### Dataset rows
_ _ _ _

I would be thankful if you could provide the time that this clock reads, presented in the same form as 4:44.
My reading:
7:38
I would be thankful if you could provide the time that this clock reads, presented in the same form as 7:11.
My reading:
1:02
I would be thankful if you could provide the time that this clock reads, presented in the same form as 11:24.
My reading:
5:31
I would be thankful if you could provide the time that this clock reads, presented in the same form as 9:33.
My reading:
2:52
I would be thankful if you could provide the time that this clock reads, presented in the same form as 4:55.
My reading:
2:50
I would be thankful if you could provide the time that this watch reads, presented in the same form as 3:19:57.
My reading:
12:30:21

_ _ _ _

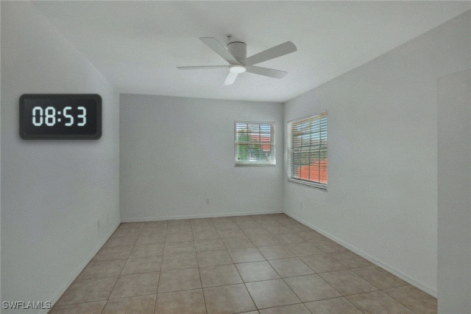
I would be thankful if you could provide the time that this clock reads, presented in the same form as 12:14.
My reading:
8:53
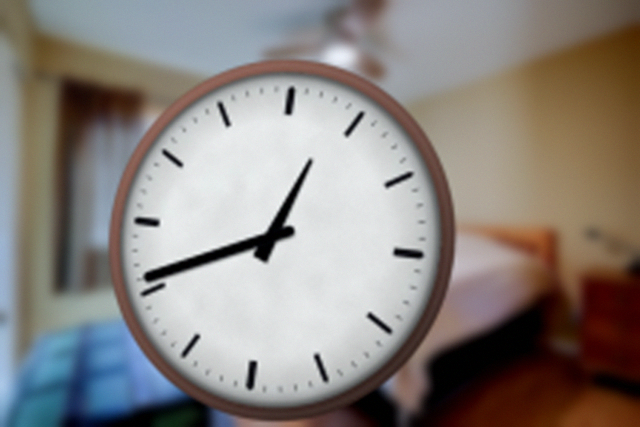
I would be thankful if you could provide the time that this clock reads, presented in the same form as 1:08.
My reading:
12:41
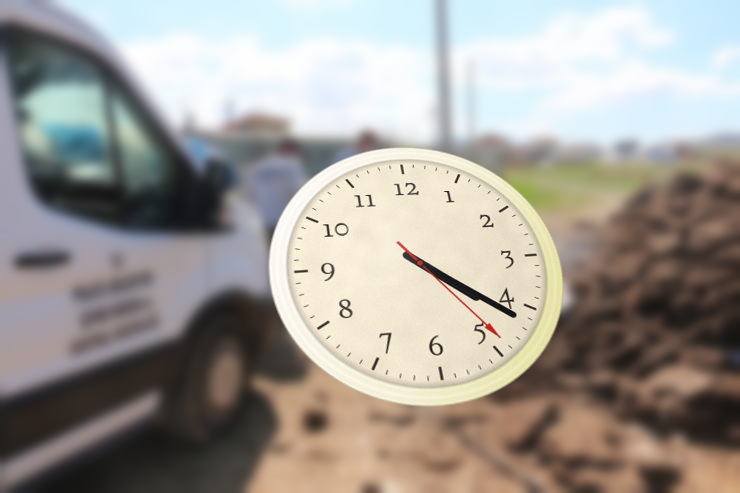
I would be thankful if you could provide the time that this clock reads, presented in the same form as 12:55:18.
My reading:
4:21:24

_ _ _ _

Please extract every line of the entries above that contains the word "could", matching case exactly.

### Expected answer
I would be thankful if you could provide the time that this clock reads, presented in the same form as 4:44.
I would be thankful if you could provide the time that this clock reads, presented in the same form as 7:11.
I would be thankful if you could provide the time that this clock reads, presented in the same form as 11:24.
I would be thankful if you could provide the time that this clock reads, presented in the same form as 9:33.
I would be thankful if you could provide the time that this clock reads, presented in the same form as 4:55.
I would be thankful if you could provide the time that this watch reads, presented in the same form as 3:19:57.
I would be thankful if you could provide the time that this clock reads, presented in the same form as 12:14.
I would be thankful if you could provide the time that this clock reads, presented in the same form as 1:08.
I would be thankful if you could provide the time that this clock reads, presented in the same form as 12:55:18.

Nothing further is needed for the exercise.